In line with the Constitution, Adams became President of the Senate while Frederick Muhlenberg of Pennsylvania was elected Speaker of the House. He was later to become the first to sign the Bill of Rights, which became the first ten amendments to the Constitution. Representative James Madison presented the bill on the 8th June, and after three months of discussion twelve articles were approved by Congress on the 25th September. Ten of these – articles Three to Twelve – were ratified two years later and became the Bill of Rights on the 15th December 1791.
March 4th continued to be a significant date for Congress, until the 20th Amendment to the Constitution was ratified in 1933 and set the 3rd of January as the first day for Congresses to meet.
On the 14th November 1990, Margaret Thatcher’s fifteen year leadership of the British Conservative Party was challenged by Michael Heseltine, a former cabinet minister. Although she won the leadership election that took place on 20th November, she did not do so with a sufficiently large majority to result in an outright victory. Thatcher announced her resignation two days later, on the 22nd November.

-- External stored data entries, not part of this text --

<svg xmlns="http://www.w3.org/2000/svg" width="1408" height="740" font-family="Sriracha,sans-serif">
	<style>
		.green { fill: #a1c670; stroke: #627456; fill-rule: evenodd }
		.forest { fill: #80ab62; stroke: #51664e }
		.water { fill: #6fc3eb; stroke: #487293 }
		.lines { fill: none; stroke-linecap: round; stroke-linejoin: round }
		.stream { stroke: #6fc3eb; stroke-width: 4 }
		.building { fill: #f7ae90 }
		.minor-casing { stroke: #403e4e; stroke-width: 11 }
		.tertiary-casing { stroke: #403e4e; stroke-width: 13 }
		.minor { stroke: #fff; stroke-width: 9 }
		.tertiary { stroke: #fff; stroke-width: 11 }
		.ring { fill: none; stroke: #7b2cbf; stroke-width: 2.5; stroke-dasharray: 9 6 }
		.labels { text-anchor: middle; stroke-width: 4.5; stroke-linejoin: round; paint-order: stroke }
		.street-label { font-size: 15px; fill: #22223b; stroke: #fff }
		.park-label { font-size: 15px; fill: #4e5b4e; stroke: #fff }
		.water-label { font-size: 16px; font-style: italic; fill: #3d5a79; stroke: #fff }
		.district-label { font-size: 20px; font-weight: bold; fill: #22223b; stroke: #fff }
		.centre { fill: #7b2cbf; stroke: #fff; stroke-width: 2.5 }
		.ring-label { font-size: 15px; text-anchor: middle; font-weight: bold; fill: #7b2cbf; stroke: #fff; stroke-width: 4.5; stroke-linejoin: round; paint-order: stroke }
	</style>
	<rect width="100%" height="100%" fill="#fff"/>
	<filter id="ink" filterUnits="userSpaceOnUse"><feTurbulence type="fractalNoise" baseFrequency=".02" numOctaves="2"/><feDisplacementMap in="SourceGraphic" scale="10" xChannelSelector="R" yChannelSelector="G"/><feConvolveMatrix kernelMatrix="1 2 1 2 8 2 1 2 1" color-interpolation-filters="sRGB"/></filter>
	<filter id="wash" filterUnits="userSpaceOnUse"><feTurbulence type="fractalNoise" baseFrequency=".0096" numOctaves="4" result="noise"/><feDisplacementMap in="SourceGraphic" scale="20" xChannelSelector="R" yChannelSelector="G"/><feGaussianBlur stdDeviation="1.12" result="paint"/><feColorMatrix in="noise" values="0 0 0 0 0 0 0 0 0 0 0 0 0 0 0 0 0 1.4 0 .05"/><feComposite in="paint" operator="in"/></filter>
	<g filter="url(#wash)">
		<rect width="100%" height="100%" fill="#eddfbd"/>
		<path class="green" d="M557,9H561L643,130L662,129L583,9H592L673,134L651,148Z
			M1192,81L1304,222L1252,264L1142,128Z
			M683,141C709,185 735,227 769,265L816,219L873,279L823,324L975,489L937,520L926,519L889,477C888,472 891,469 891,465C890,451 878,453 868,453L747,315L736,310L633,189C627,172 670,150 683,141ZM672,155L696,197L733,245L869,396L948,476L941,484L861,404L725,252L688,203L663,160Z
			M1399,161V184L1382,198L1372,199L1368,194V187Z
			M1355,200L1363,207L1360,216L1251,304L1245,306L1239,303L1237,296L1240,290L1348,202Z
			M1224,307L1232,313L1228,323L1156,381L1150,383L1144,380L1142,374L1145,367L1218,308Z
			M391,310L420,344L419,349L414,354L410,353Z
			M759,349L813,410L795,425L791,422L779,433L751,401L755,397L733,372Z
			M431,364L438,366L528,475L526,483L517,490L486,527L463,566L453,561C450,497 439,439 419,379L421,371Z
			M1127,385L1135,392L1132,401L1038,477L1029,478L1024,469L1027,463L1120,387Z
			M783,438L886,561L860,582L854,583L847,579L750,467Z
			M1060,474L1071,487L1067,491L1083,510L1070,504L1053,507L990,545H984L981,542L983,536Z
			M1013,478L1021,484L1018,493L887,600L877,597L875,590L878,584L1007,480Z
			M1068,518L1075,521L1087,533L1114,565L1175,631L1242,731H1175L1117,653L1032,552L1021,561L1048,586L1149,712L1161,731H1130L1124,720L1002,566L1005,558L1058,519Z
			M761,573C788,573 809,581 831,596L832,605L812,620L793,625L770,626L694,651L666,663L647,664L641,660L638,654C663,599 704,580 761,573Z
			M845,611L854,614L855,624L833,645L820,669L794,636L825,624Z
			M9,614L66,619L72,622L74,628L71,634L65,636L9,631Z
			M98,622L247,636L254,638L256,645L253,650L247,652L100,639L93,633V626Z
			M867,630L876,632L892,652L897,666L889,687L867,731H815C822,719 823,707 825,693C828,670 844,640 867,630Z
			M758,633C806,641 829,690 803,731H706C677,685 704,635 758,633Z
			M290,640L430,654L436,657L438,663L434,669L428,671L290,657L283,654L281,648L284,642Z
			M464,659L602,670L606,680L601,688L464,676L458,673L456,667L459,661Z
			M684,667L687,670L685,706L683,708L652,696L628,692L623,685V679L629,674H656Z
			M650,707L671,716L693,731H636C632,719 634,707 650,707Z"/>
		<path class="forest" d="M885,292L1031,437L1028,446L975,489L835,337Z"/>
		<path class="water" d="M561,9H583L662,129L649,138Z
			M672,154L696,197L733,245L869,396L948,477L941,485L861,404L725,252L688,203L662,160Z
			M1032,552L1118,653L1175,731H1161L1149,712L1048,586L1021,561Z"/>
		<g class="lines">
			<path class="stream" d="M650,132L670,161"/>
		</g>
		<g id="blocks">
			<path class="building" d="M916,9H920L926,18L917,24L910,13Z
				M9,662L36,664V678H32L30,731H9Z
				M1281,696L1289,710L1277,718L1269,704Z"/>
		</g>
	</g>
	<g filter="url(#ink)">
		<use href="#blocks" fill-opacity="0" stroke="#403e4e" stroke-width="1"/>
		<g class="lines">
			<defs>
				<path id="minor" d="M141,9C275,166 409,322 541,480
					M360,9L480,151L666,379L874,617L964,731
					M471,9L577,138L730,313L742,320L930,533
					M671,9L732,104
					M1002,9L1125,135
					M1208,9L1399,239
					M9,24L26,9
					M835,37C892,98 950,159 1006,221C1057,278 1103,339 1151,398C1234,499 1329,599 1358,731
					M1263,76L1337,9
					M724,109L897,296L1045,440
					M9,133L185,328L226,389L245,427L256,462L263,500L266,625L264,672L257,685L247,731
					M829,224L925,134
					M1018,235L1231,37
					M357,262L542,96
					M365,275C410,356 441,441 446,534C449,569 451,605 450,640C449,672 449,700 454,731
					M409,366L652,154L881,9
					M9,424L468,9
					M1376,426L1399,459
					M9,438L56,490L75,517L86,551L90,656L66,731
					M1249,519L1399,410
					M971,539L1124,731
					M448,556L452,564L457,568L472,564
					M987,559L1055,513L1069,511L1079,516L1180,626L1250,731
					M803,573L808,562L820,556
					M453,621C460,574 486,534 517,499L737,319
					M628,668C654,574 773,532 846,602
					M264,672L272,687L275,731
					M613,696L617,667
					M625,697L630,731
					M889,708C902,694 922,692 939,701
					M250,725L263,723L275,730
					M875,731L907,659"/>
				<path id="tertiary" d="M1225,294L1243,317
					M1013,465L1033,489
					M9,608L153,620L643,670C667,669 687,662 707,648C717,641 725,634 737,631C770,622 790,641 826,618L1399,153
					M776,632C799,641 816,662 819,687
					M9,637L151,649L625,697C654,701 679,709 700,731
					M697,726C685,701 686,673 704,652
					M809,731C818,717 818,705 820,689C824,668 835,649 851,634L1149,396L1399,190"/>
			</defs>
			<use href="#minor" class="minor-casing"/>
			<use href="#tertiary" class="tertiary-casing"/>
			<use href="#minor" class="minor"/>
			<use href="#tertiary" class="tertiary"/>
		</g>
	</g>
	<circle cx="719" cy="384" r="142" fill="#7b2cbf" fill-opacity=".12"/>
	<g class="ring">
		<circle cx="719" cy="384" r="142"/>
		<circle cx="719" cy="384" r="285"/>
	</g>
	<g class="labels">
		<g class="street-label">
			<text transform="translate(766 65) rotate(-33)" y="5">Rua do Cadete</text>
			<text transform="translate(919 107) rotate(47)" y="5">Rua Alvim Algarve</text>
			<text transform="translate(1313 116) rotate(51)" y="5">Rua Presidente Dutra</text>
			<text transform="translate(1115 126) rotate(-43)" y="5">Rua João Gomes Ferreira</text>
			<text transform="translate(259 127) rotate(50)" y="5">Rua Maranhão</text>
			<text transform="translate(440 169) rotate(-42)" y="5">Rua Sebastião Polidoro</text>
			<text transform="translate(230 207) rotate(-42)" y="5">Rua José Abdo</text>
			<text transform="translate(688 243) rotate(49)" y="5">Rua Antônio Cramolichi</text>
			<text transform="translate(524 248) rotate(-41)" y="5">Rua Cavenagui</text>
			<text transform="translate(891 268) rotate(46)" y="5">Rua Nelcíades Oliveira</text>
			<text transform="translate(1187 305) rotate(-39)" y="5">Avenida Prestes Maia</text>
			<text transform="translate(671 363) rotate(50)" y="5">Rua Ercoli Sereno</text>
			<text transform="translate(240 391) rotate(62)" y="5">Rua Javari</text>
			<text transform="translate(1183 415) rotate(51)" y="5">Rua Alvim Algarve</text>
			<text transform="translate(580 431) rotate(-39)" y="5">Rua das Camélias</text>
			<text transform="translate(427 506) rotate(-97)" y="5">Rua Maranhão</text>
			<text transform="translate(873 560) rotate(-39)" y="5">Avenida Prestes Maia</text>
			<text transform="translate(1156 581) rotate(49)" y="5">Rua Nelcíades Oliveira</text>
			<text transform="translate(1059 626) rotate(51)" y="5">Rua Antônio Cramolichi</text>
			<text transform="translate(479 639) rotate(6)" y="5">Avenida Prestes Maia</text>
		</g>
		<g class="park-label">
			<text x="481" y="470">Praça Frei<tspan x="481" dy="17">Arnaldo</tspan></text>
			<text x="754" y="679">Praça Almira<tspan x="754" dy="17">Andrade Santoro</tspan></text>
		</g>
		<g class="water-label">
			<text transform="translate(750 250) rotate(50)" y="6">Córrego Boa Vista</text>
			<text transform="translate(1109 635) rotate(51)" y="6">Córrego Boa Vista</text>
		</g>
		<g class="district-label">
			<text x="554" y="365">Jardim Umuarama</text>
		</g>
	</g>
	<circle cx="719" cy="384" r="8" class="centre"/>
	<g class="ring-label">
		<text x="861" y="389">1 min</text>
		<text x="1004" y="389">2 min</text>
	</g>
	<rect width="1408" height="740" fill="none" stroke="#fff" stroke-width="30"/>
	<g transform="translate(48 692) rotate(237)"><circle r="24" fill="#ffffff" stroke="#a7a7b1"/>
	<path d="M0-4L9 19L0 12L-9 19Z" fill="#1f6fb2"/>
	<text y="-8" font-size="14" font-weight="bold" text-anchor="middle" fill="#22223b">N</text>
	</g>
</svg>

Thatcher became Prime Minister of the United Kingdom following the General Election of 1979 but by the late 1980s her popularity, along with that of her party, was plummeting. Interest rates had been raised to 15% in an attempt to bring rampant inflation under control, but the economy was suffering as the first stages of recession took hold. Regular opinion polls had put the Labour Party ahead of the Conservatives for the 18th consecutive month by autumn 1990.
Amidst internal party disagreements over Britain’s relationship with the European Economic Community, Deputy Prime Minister Geoffrey Howe resigned from the cabinet on the 1st November. His resignation speech on the 13th, in which he portrayed Thatcher as a divisive and confrontational leader, is seen by many as prompting Heseltine’s leadership challenge the next day.
Thatcher needed to secure a margin of 56 votes over Heseltine in order to win the contest outright, but she came in four below that. Initially determined to contest the second ballot, she consulted with a range of Cabinet members who gave mixed responses on her chances of winning. Consequently she withdrew her candidacy and thus leadership of the Party on the 22nd November. John Major went on to win the leadership.